Read Acts 9:19b - 25

     Saul encountered the risen Jesus on his way to Damascus and in a dramatic fashion, Saul gave his life to Jesus. We see the power of the gospel in the transformed life of Saul. The once persecutor of the gospel is now a preacher of the gospel and people are amazed (9:21)! As he continued to preach that Jesus was indeed the Son of God, we see God strengthen Saul's ministry (9:22). 

     The Jews in Damascus became frustrated because they could not counter Paul's claims about Jesus being the long-awaited Messiah as described in their Scriptures (our Old Testament). Out of their frustration, they came up with a plan to kill him. Due to God's supreme plans for Saul, He allowed their plan to become known to Saul so that he could escape the city safely.

     I am almost willing to bet that this plot against his life did not catch Saul by surprise. In Acts 9:16, Jesus tells Ananias that He will show Saul how much he must suffer for the sake of His name. This great escape of sorts reminds us that following Jesus isn't easy. In 2 Corinthians 11 Saul (Paul) rattles off several trials that he has had to endure as he faithfully followed Jesus. The list ends with a reference to this escape from Damascus in a basket. 

Read 2 Corinthians 11:23-33

     These words from Saul (Paul) give us a strong dose of realism. Following Jesus in a fallen world is difficult and will include suffering. When writing to Timothy, Saul (Paul) bluntly informs Timothy and us today, that everyone who desires to live a godly life will be persecuted (2 Timothy 3:12). Just like we wouldn't expect a football team's defensive unit not to oppose the other team's offensive unit, we shouldn't be naive enough to think that we will not face opposition when living for Jesus.

     We will suffer on some level if we unwaveringly follow Jesus. Since we know we will suffer, it is important for us to remember that Jesus also suffered as He lovingly obeyed all of God's law and God's will for His life. He perfectly followed the law of God and the will of God even though the Father's will led Him to death on a cross (Philippians 2:8). The Bible tells us that God saved us so that we would become more and more like Jesus (Romans 8:29; 2 Corinthians 3:18; 1 John 3:2). As a disciple or follower of Jesus, our life's goal and heart's desire should be to become more like Jesus as life progresses. God uses suffering in our lives to help us become more like His Son.

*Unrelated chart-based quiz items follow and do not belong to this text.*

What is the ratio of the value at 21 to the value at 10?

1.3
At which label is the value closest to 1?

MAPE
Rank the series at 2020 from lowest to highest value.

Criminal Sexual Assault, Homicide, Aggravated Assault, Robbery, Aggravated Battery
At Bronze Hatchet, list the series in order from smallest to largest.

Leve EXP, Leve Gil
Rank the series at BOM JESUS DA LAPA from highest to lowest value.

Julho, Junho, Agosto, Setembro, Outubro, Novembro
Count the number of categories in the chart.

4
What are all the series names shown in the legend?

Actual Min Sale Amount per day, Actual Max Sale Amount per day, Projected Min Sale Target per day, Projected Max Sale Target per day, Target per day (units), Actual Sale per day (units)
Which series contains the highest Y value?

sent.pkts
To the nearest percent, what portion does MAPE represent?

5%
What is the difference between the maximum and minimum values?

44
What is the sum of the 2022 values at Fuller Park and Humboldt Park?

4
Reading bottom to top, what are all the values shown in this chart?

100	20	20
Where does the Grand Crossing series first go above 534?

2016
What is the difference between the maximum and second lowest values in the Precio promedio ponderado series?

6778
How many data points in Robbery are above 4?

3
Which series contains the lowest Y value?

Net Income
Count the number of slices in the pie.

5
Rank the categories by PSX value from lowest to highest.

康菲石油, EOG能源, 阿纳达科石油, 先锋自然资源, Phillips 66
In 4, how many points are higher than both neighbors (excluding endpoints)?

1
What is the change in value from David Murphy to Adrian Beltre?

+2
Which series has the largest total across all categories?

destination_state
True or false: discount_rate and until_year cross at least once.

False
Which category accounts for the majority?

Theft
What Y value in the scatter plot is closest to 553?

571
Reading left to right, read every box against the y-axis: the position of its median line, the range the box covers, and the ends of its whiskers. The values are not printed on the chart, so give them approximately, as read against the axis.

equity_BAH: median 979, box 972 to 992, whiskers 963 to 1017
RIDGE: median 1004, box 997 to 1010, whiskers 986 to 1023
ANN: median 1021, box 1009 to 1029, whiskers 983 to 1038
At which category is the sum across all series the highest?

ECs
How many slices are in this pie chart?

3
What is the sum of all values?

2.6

     In her book A Place of Healing, Joni Eareckson Tada reflects on how we tend to worry that the cares, troubles, and afflictions of life will wear us down, dulling our joy, diluting our hope, and robbing us of the radiance we once experienced as believers. "In fact," writes Tada, "it may be the very opposite. It isn't the hurts, blows, and bruises that rob us of the freshness of Christ's beauty in our lives. More likely, it is careless ease, empty pride, earthly preoccupations, and too much prosperity that will put layers of dirty films over our souls." She then illustrates the point:

"I'll never forget years ago when I had the chance to visit Notre Dame Cathedral while I was in Paris. There it was, almost one thousand years old, standing there so huge and…black. I had never seen such a dirty cathedral! After hundreds of years of soot, dust, and smoke, Notre Dame was covered in layers of black grime. It was even difficult to make out the beautiful carvings and details on the exterior. But then the grand old cathedral went though a year-long restoration. Scaffolding was erected, and the entire exterior was sandblasted. I was stunned when I saw a recent photograph of the cathedral. It was beautiful—and so very different from the way I remembered it. … The ancient stones glowed bright and golden. You could see details on carvings that hadn't been visible in decades. It was like a different cathedral. What a wonder a bit of sandblasting can accomplish. …
When I use the word "sandblasting"—and when I think of how that process changed that cathedral in Paris—I can't help but consider that way God uses suffering to sandblast you and me. There's nothing like real hardships to strip off the veneer in which you and I so carefully cloak ourselves. Heartache and physical pain reach below the superficial, surface places of our lives, stripping away years of accumulated indifference and neglect. When pain and problems press up against a holy God, suffering can't help but strip away years of dirt. Affliction has a way of jackhammering our character, shaking us up and loosening our grip on everything we hold tightly. But the beauty of being stripped down to the basics, sandblasted until we reach a place where we fell empty and helpless, is that God can fill us up with himself. When pride and pettiness have been removed, God can fill us with "Christ in you, the hope of glory."
     When we do experience hardships for following Jesus, remember that He is with you (Matthew 28:20; Hebrews 13:5), that His grace is all that you need (2 Corinthians 12:9-10), that opposition is a part of following Jesus (2 Timothy 3:12; 1 Peter 4:12), and that suffering is used to make us more like Christ (Romans 5:3-4).